(Document layout analysis data)
_ _ _ _ _ _ _
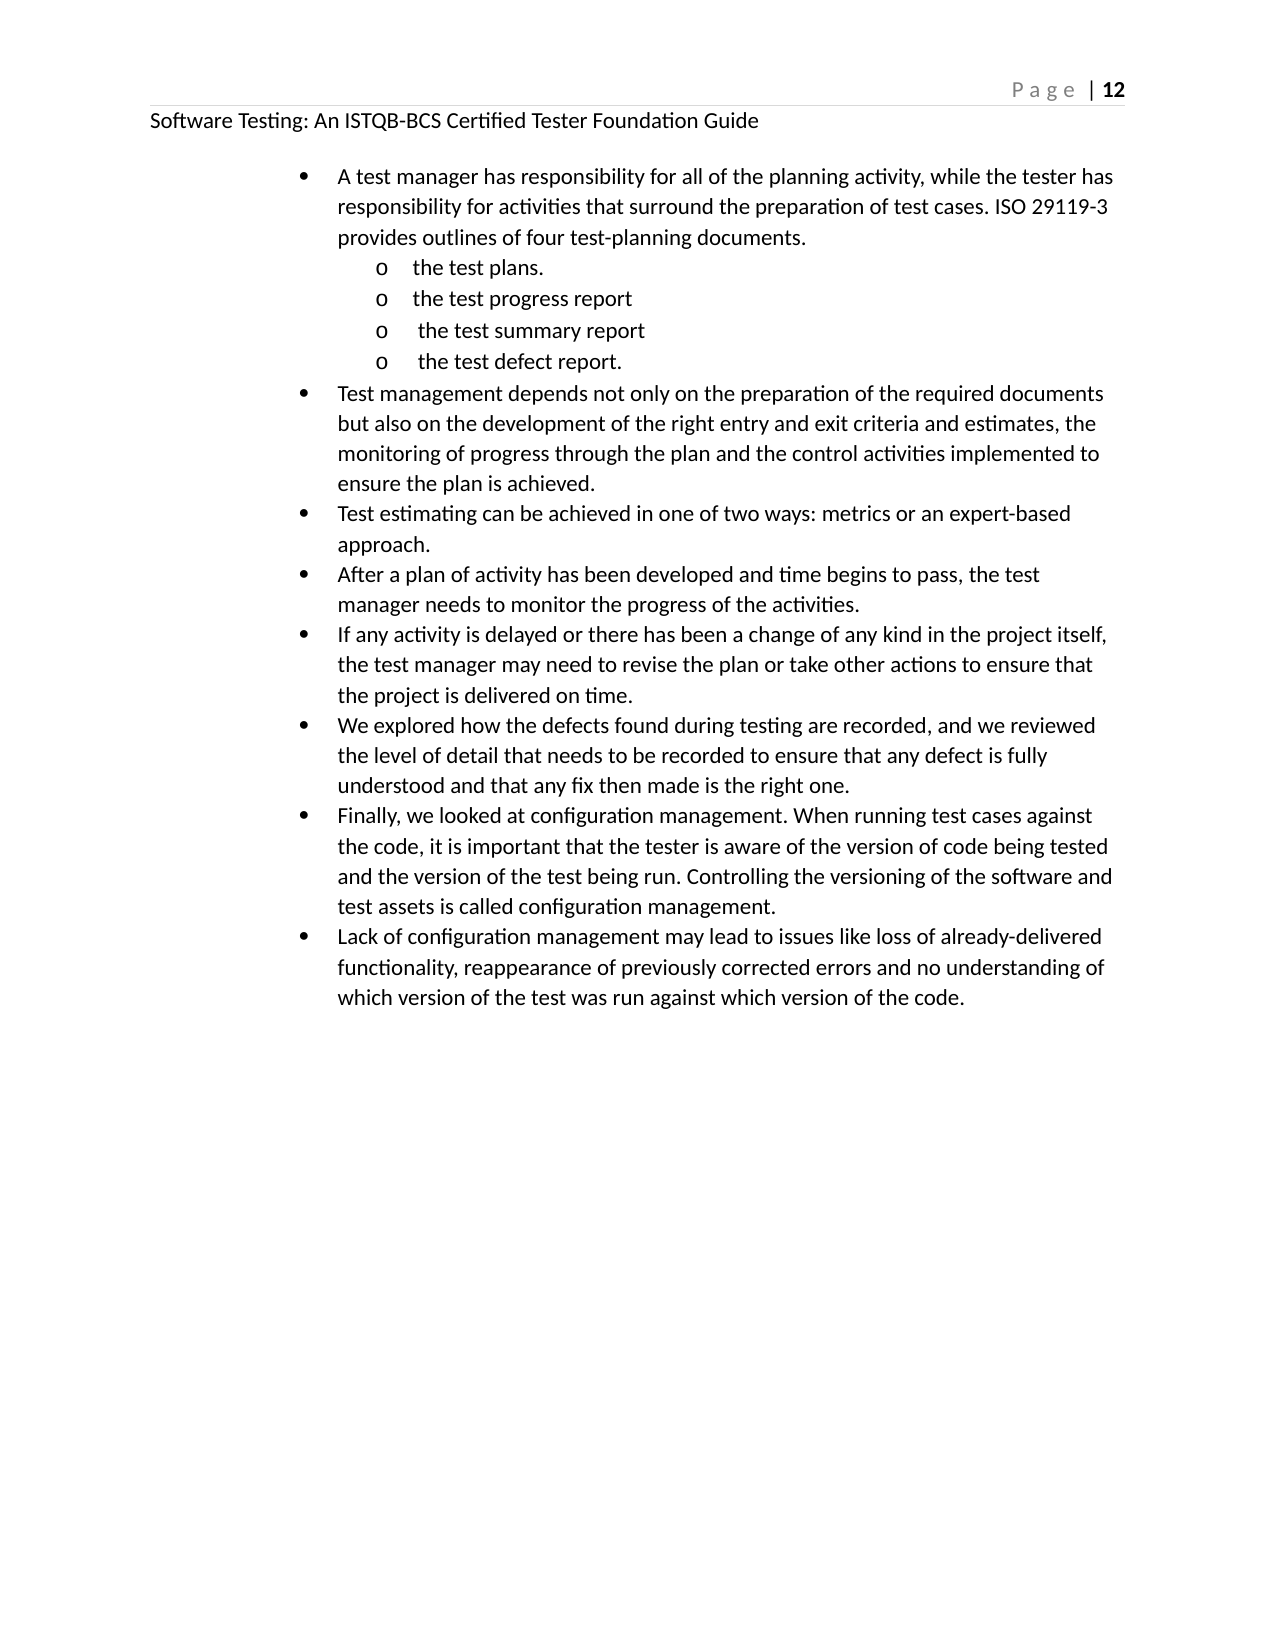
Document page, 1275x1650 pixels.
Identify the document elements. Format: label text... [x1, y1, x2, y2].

list Test management depends not only on the preparation of the required documents but also on the development of the right entry and exit criteria and estimates, the monitoring of progress through the plan and the control activities implemented to ensure the plan is achieved. [300, 379, 1125, 497]
list the test defect report. [375, 347, 1125, 376]
list After a plan of activity has been developed and time begins to pass, the test manager needs to monitor the progress of the activities. [300, 560, 1125, 618]
list the test summary report [375, 316, 1125, 345]
list the test progress report [375, 284, 1125, 313]
list Test estimating can be achieved in one of two ways: metrics or an expert-based approach. [300, 499, 1125, 558]
list If any activity is delayed or there has been a change of any kind in the project itself, the test manager may need to revise the plan or take other actions to ensure that the project is delivered on time. [300, 620, 1125, 709]
list Finally, we looked at configuration management. When running test cases against the code, it is important that the tester is aware of the version of code being tested and the version of the test being run. Controlling the versioning of the software and test assets is called configuration management. [300, 802, 1125, 920]
list A test manager has responsibility for all of the planning activity, while the tester has responsibility for activities that surround the preparation of test cases. ISO 29119-3 provides outlines of four test-planning documents. [300, 162, 1125, 251]
list Lack of configuration management may lead to issues like loss of already-delivered functionality, reappearance of previously corrected errors and no understanding of which version of the test was run against which version of the code. [300, 922, 1125, 1011]
list the test plans. [375, 253, 1125, 282]
list We explored how the defects found during testing are recorded, and we reviewed the level of detail that needs to be recorded to ensure that any defect is fully understood and that any fix then made is the right one. [300, 711, 1125, 799]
_ _ _ _ _ _ _
*PROBLEM*:
Look for the string "configuration" in the data above and return every line that has it.

*ANSWER TO THE EXERCISE*:
list Finally, we looked at configuration management. When running test cases against the code, it is important that the tester is aware of the version of code being tested and the version of the test being run. Controlling the versioning of the software and test assets is called configuration management. [300, 802, 1125, 920]
list Lack of configuration management may lead to issues like loss of already-delivered functionality, reappearance of previously corrected errors and no understanding of which version of the test was run against which version of the code. [300, 922, 1125, 1011]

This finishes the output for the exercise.